Me ofreció lo que quería ser una sonrisa dura, de mujer entendida.

– ¡ Ah! ¿Llegó la hora de cepillar la espalda? Pero, ¿por qué iba yo a querer cooperar?

– Porque sin hacer tratos no va a ir usted a parte alguna… esto se lo aseguro. He descubierto alguna información con la que usted jamás se podrá hacer, material que no le serviría de nada en su estado actual. Yo voy a seguirle la pista. Le daré los derechos exclusivos de publicación, si el publicarlo no va a resultar perjudicial para su salud.

Pareció ultrajada.

– ¡Oh, esto es maravilloso! ¿Es correcto que el fuerte y grandote bravo vaya de caza, pero la squaw se quede a salvo dentro del tipi?

– Lo toma o lo deja, Maura. -Comencé a recoger las tazas.

– Esto hiere.

La despedí con un gesto.

– Entonces, hágalo a su manera. A ver qué saca en claro.

– Me está acorralando, y pasándoselo bien demostrando lo poderoso que es.

– ¿Quiere escribir usted sobre crímenes? Yo le ofrezco una posibilidad… no una garantía, de poder hacerse con una historia de crímenes. Y vivir lo bastante para verla impresa. Su alternativa es tirar hacia adelante como un búfalo que carga a ciegas; en cuyo caso o bien la despedirán de inmediato y la mandarán a casa en un vuelo económico, o facturarán en la bodega de carga, en el mismo estado físico en que quedaron los Kruse y su criada.

– La criada -dijo-. Nadie habla de ella.

– Eso es poique ella era de usar y tirar , Maura. Ni dinero, ni conexiones: basura humana, enviada directamente al montón del abono.

– Eso es muy crudo.

– Ésta no es una fantasía de quinceañera que quiere ser una detective como las de la tele.

Tamborileó con el pie, se mordió una uña.

– ¿Lo hacemos por escrito? -preguntó.

– ¿Hacer qué por escrito?

– ¿Que tenemos un acuerdo? ¿Un contrato? ¿Que tengo prioridad con su información?

– Pensé que era usted una periodista, no una abogada.

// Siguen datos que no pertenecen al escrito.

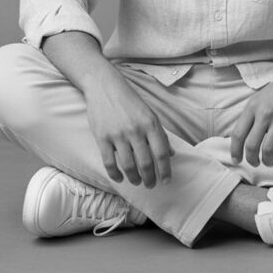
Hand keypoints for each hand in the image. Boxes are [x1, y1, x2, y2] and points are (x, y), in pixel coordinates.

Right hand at [84, 67, 174, 188]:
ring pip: (128, 165)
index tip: (166, 181)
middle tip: (150, 185)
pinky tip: (120, 178)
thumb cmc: (129, 101)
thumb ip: (160, 134)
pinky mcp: (102, 137)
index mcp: (150, 123)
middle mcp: (136, 130)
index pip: (161, 153)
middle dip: (150, 178)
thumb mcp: (149, 114)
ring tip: (137, 182)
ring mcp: (118, 134)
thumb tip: (171, 154)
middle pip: (145, 162)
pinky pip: (109, 162)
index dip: (165, 170)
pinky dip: (115, 174)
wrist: (104, 86)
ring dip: (134, 178)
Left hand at [230, 56, 272, 166]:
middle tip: (256, 163)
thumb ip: (253, 114)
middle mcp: (264, 113)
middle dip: (251, 160)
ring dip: (267, 161)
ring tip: (270, 162)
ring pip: (268, 149)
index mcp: (253, 106)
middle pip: (251, 145)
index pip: (238, 133)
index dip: (235, 150)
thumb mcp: (262, 96)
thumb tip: (244, 135)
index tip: (236, 159)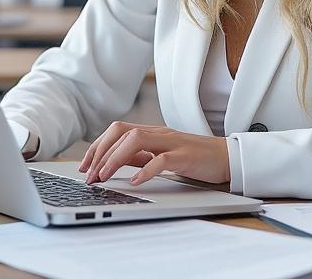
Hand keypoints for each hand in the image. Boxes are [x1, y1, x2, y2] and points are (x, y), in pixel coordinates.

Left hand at [78, 122, 230, 185]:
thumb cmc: (194, 158)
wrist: (227, 157)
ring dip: (115, 158)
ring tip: (104, 176)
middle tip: (90, 175)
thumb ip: (139, 155)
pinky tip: (136, 181)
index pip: (116, 130)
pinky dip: (146, 170)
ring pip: (136, 140)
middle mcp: (158, 133)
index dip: (97, 146)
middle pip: (121, 131)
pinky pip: (162, 159)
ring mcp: (172, 142)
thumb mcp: (161, 154)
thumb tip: (112, 162)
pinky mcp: (185, 156)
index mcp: (151, 132)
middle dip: (100, 152)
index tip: (84, 167)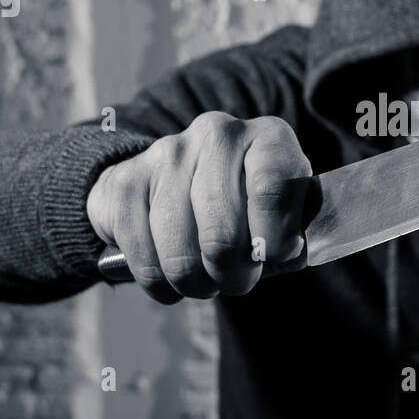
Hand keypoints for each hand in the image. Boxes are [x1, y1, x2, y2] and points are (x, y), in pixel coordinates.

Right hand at [86, 113, 311, 302]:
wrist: (180, 184)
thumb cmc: (247, 209)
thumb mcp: (284, 215)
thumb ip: (291, 236)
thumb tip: (280, 253)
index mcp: (267, 138)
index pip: (272, 189)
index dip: (274, 239)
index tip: (270, 259)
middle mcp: (217, 135)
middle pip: (222, 234)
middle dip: (231, 275)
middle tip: (234, 280)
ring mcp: (167, 153)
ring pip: (180, 254)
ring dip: (195, 283)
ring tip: (204, 280)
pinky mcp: (126, 180)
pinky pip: (143, 257)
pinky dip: (159, 282)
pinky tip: (170, 278)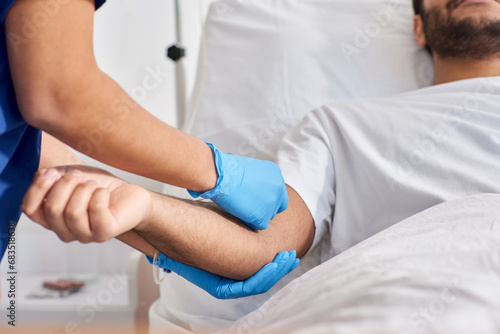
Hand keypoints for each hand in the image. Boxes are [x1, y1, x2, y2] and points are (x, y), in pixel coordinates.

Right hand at [22, 165, 151, 242]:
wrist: (130, 195)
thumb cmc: (100, 187)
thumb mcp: (71, 175)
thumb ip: (52, 176)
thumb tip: (41, 176)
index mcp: (51, 218)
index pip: (29, 209)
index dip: (38, 188)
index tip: (52, 172)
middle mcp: (65, 231)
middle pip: (51, 209)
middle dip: (66, 184)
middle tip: (81, 177)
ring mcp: (84, 235)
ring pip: (72, 212)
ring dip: (84, 190)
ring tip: (93, 185)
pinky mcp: (104, 233)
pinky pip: (96, 210)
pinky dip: (100, 194)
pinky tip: (104, 193)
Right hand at [148, 250, 298, 298]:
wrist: (174, 226)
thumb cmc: (178, 238)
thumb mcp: (175, 250)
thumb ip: (173, 257)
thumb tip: (163, 259)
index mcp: (217, 282)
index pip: (244, 287)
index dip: (262, 277)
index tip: (275, 263)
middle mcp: (227, 280)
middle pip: (258, 282)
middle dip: (276, 271)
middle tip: (289, 256)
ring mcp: (235, 270)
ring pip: (261, 275)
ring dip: (278, 267)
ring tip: (290, 255)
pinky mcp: (242, 258)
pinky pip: (260, 265)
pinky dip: (271, 260)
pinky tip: (281, 252)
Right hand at [188, 143, 288, 229]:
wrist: (221, 176)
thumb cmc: (228, 171)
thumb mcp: (252, 170)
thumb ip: (261, 181)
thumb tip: (257, 190)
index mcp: (276, 174)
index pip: (279, 193)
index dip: (269, 198)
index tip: (259, 200)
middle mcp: (278, 188)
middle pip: (276, 206)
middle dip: (264, 207)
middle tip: (249, 205)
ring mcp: (272, 202)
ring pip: (268, 216)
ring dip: (257, 213)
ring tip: (241, 207)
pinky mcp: (263, 216)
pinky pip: (260, 225)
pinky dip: (250, 222)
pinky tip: (240, 213)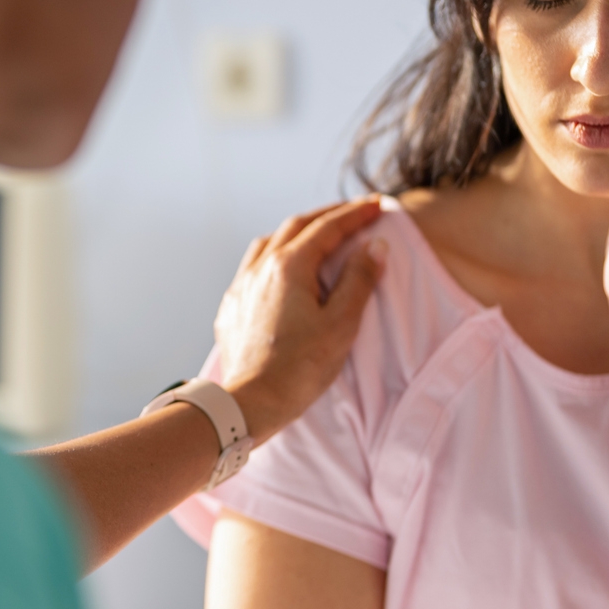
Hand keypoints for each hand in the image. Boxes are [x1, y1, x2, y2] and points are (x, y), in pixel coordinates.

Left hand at [215, 198, 385, 441]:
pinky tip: (280, 271)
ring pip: (269, 243)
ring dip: (297, 232)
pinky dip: (274, 257)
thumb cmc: (299, 368)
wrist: (250, 403)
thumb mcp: (341, 324)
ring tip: (317, 236)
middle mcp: (260, 267)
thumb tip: (374, 246)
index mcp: (290, 266)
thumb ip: (359, 280)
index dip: (355, 214)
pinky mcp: (231, 308)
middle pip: (297, 226)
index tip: (377, 205)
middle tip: (353, 212)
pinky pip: (252, 268)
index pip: (328, 227)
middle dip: (328, 215)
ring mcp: (241, 286)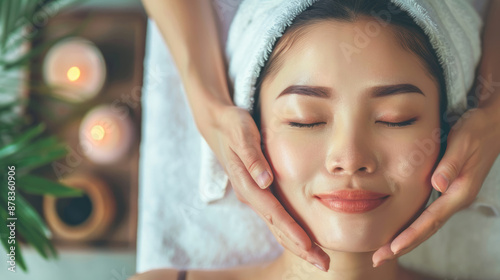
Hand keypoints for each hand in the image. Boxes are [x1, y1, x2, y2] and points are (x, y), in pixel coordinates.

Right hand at [202, 104, 329, 270]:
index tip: (310, 247)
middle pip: (277, 227)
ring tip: (319, 258)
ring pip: (277, 226)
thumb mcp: (242, 134)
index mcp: (247, 185)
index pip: (273, 213)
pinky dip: (291, 231)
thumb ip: (253, 157)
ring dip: (298, 244)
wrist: (219, 124)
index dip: (292, 231)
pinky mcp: (259, 192)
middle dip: (301, 247)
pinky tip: (304, 239)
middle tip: (324, 264)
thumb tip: (265, 181)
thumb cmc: (234, 126)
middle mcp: (250, 195)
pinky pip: (276, 218)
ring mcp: (254, 196)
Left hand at [372, 107, 499, 266]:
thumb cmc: (476, 129)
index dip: (411, 235)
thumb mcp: (463, 141)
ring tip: (384, 251)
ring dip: (406, 238)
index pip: (430, 220)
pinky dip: (413, 225)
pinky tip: (400, 229)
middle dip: (402, 245)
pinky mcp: (447, 189)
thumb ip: (450, 164)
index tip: (392, 249)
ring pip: (426, 224)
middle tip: (378, 259)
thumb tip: (437, 185)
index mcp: (459, 191)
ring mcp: (451, 195)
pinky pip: (428, 213)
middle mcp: (455, 198)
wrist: (491, 123)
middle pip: (426, 229)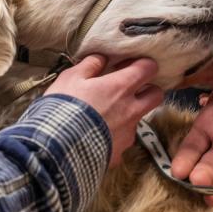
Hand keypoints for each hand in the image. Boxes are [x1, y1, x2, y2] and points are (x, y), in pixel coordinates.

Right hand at [46, 55, 163, 166]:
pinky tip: (97, 135)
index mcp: (120, 87)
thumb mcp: (71, 78)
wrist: (56, 148)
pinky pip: (123, 140)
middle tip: (129, 88)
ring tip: (105, 115)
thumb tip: (102, 58)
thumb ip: (90, 65)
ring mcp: (127, 133)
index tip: (128, 65)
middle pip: (156, 95)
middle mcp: (131, 110)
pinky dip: (115, 136)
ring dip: (128, 114)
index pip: (148, 68)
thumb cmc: (63, 108)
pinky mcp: (119, 153)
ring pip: (139, 119)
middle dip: (148, 89)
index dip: (142, 64)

– Regla número uno: cúbrete las espaldas.

– Se equivoca, Maura. La regla número uno es nunca dejar pistas.

Llevé la bandeja a la cocina. Sonó el teléfono. Antes de que pudiera llegar a él, ella había tomado la extensión de la sala de estar. Cuando regresé sostenía el teléfono y sonreía.

– Colgó.

– ¿Quién?

– Una mujer. Le dije que esperase, pero me contestó que lo olvidase, parecía irritada. -Sonrisita inocente-. Celosa. -Se encogió de hombros-: Lo siento.

– ¡Vaya educación, Maura! Esa total falta de modales, ¿forma parte de lo que les enseñan en su Facultad?

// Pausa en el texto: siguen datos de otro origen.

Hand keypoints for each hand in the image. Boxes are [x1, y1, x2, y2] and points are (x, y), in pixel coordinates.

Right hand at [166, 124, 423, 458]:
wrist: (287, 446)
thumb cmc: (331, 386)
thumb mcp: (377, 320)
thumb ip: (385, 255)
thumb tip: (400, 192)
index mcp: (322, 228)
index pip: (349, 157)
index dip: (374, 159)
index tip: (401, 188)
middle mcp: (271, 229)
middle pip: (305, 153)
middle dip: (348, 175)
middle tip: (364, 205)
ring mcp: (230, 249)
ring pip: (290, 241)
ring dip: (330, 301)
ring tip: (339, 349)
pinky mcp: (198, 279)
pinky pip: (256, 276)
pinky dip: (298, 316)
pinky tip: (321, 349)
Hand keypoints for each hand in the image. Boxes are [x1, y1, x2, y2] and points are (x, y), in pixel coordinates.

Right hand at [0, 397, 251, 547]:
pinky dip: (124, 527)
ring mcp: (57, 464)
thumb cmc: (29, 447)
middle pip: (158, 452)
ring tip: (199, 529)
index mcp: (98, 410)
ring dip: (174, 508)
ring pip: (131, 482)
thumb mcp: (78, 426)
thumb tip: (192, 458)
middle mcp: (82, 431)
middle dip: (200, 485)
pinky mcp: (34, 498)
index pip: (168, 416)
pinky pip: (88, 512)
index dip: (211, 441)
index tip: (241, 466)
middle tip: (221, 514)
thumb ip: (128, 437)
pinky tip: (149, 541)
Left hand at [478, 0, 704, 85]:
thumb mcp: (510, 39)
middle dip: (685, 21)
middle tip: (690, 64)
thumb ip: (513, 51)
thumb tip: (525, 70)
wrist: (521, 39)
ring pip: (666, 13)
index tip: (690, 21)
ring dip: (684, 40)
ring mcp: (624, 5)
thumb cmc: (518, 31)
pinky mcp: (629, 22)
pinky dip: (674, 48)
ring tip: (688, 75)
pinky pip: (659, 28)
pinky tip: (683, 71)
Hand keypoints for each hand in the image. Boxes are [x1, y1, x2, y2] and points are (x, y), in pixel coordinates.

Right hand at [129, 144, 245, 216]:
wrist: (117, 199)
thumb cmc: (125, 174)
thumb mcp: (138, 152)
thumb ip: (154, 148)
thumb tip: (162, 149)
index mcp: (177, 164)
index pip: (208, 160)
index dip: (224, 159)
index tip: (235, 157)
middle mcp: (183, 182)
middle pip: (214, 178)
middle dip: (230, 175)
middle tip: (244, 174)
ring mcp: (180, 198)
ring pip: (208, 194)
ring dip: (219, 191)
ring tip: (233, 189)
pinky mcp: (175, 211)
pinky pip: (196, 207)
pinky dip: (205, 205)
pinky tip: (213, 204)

– Lo siento -repitió, parecía como si esta vez lo dijese en serio.

Una mujer.

Señalé a la puerta.

– Adiós, señorita Bannon.

– Escuche, lo que he hecho ha sido una grosería. Lo siento.

Fui a la puerta y la abrí.

– Le he dicho que lo siento. -Pausa-. De acuerdo, olvide lo del contrato. Quiero decir que, si no me puedo fiar de usted, un trozo de papel me iba a servir de poco, ¿no? Así que me fiaré de usted.

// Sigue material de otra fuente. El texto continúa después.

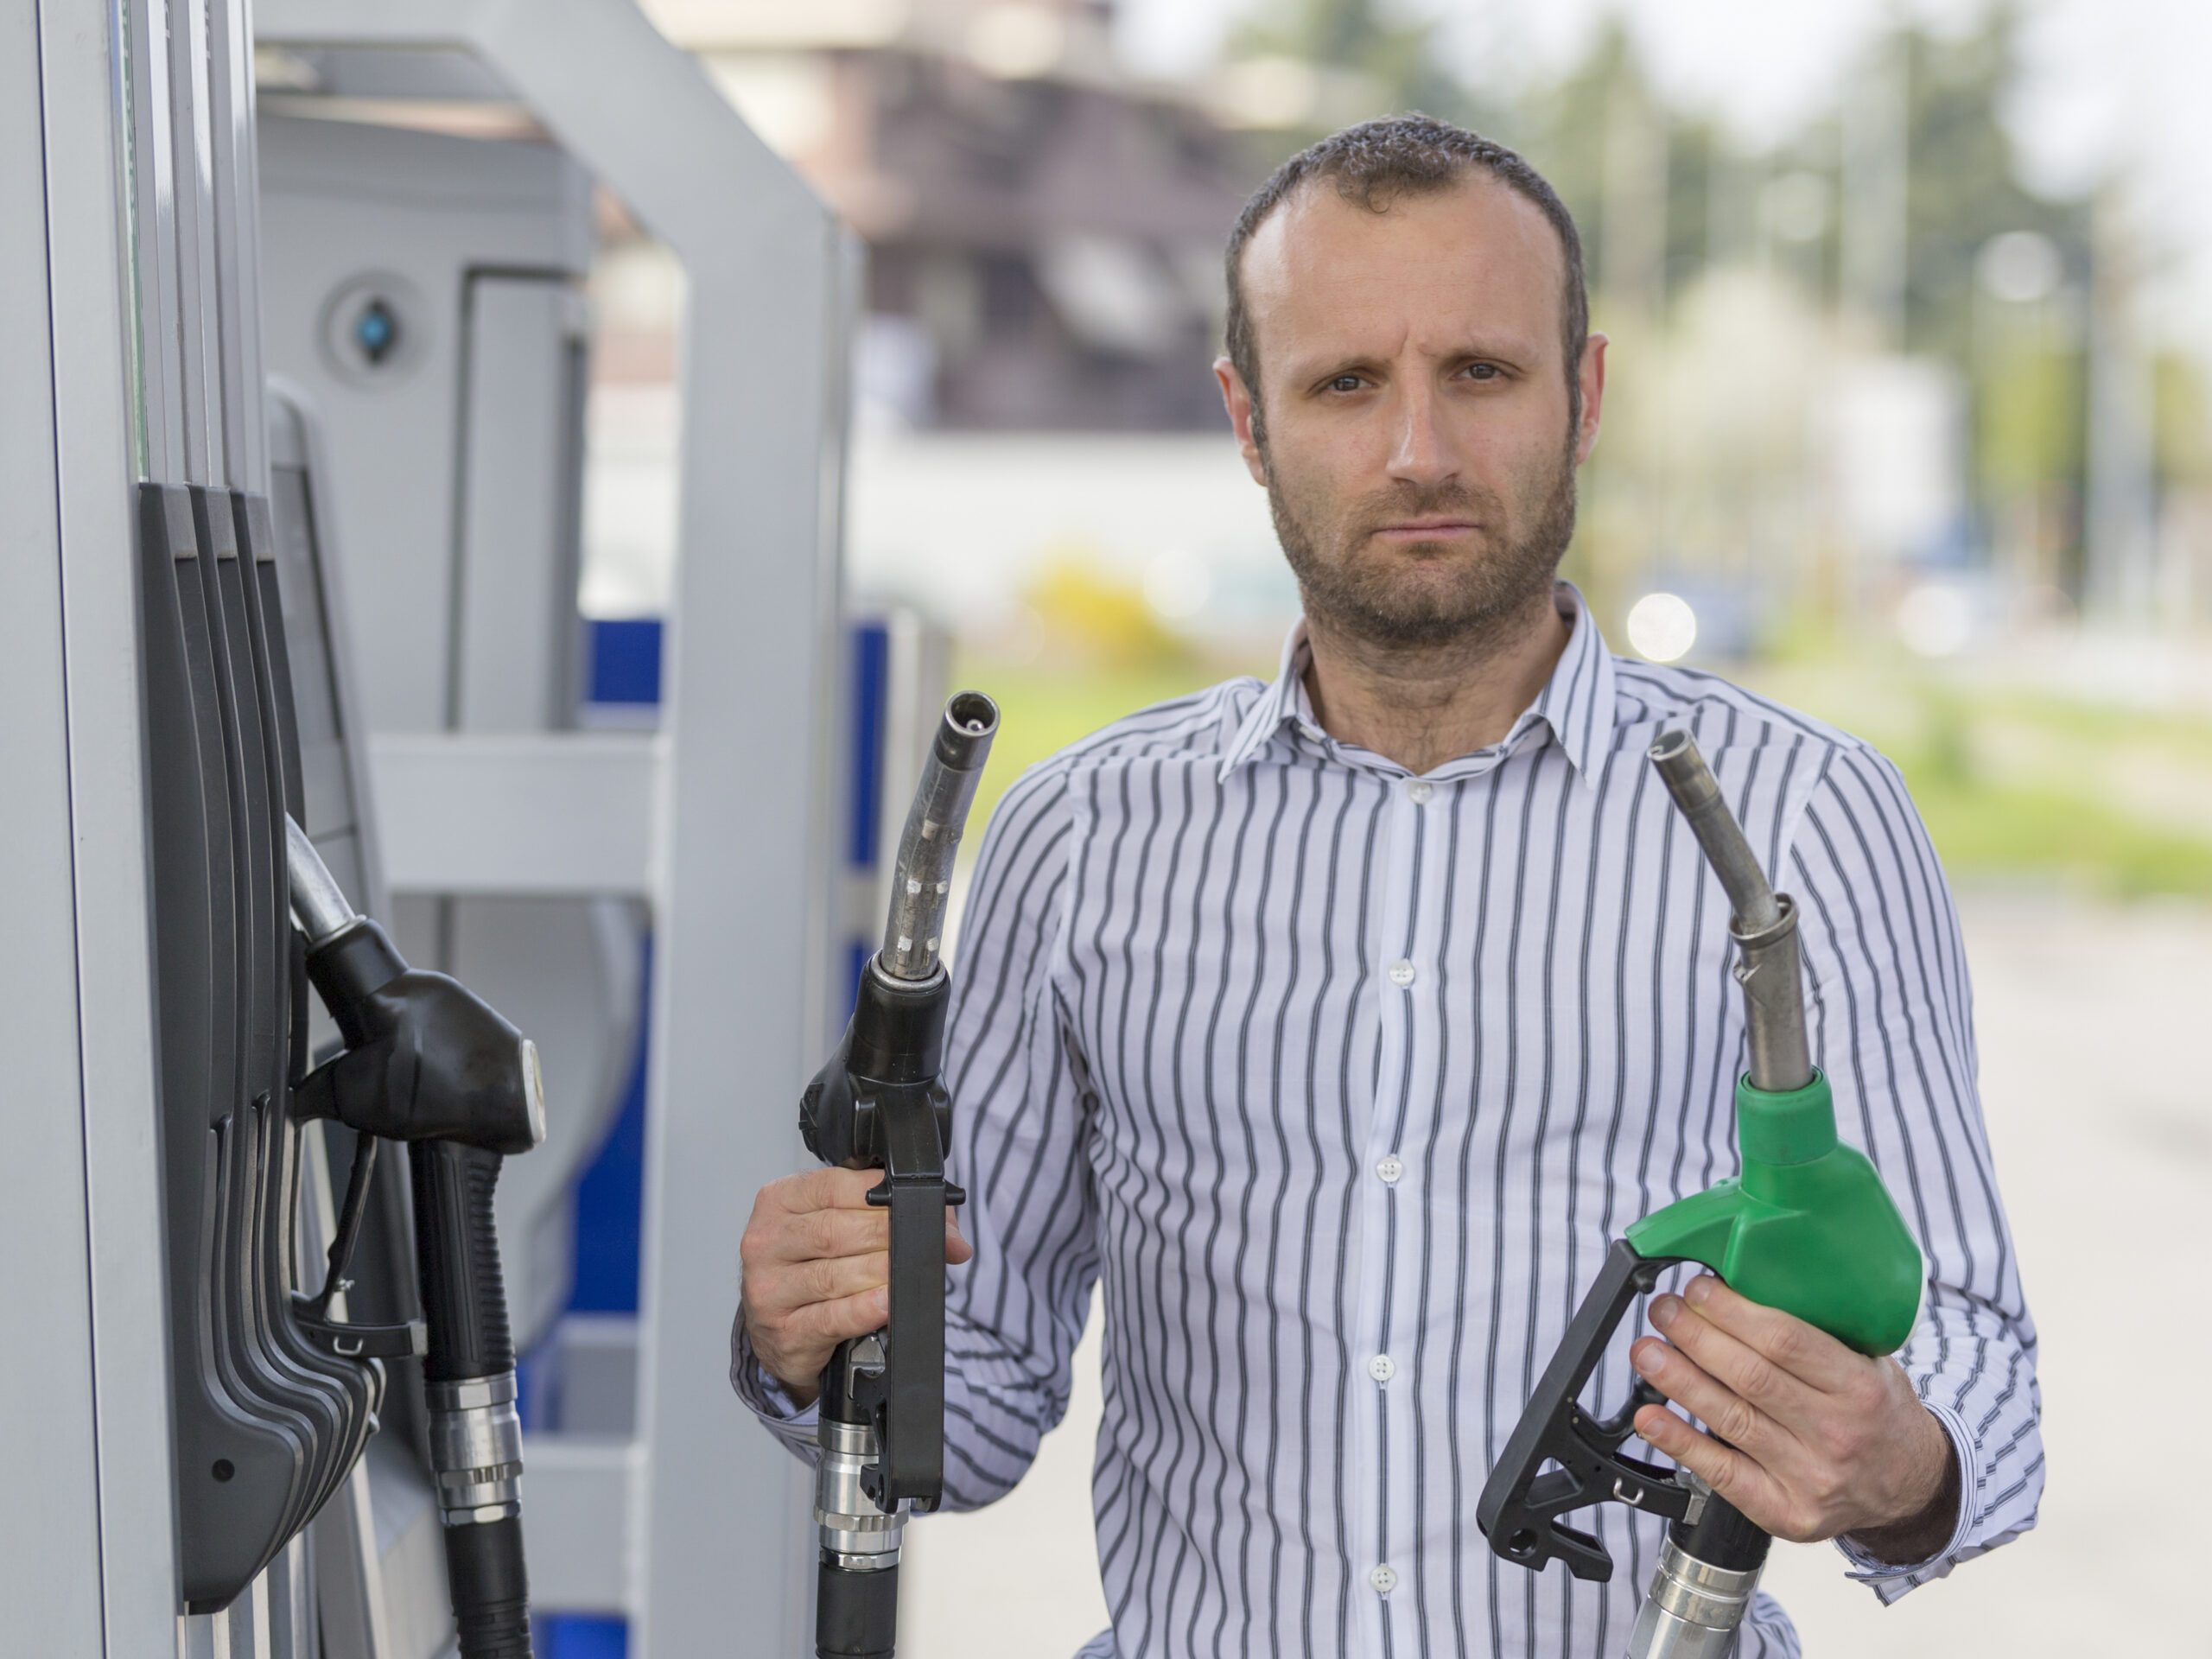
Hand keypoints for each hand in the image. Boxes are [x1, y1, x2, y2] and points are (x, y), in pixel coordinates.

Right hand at [738, 1167, 972, 1405]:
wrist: (779, 1331)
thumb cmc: (812, 1267)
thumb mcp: (840, 1228)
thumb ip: (892, 1216)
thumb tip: (954, 1239)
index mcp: (778, 1201)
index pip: (834, 1187)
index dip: (883, 1196)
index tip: (921, 1206)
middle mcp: (765, 1241)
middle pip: (836, 1231)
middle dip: (889, 1236)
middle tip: (926, 1244)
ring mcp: (768, 1288)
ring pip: (834, 1275)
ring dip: (882, 1273)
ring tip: (911, 1272)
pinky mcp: (783, 1331)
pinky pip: (831, 1317)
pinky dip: (864, 1309)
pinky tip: (887, 1302)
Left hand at [1630, 1274, 1958, 1560]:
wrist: (1911, 1488)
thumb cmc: (1878, 1414)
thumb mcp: (1869, 1363)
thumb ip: (1816, 1334)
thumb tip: (1739, 1291)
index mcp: (1859, 1387)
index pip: (1786, 1342)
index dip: (1732, 1313)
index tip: (1698, 1291)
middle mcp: (1837, 1434)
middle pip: (1750, 1378)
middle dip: (1696, 1338)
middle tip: (1664, 1312)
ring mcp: (1811, 1478)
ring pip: (1731, 1420)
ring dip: (1679, 1381)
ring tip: (1647, 1352)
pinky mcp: (1786, 1512)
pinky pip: (1723, 1474)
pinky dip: (1680, 1442)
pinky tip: (1651, 1417)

– Me siento conmovido. -Giré la manija.

– Le estoy diciendo que le seguiré la corriente.

– ¿Hora de cepillar la espalda? -dije.

– Vale, vale… ¿Qué quiere a cambio?

– Tres cosas: primero una promesa de que se quedará quietecita.

– ¿Durante cuánto tiempo?

– Hasta que yo le diga que ya no hay peligro.

– Inaceptable.

– Que usted lo pase bien, señorita Bannon.

– Mierda. ¿Qué más quiere?

– Antes de seguir adelante, aclaremos esto -le dije-. Nada de visitas casuales, nada de escuchas, nada de cosas raras.

– Ya le había entendido.

– ¿Quién es su contacto en el juzgado de instrucción? La persona que le habló del dossier que falta.

Se quedó asombrada.

– ¿Qué es lo que le hace creer que él… o ella, trabaja en el juzgado de instrucción?

– Ha mencionado usted datos del forense.

– No suponga demasiado a partir de eso -dijo, tratando de parecer enigmática-. De todos modos, en ningún modo revelaré mis fuentes.

– Usted limítese a asegurarse de que él… o ella, se quede calladito. Por su propia seguridad personal.

– Vale.

– ¿Prometido?

– ¡ !

– ¿Eso era la dos?

– La uno be. La dos es decirme todo lo que haya averiguado acerca de la conexión entre Ransom y Kruse.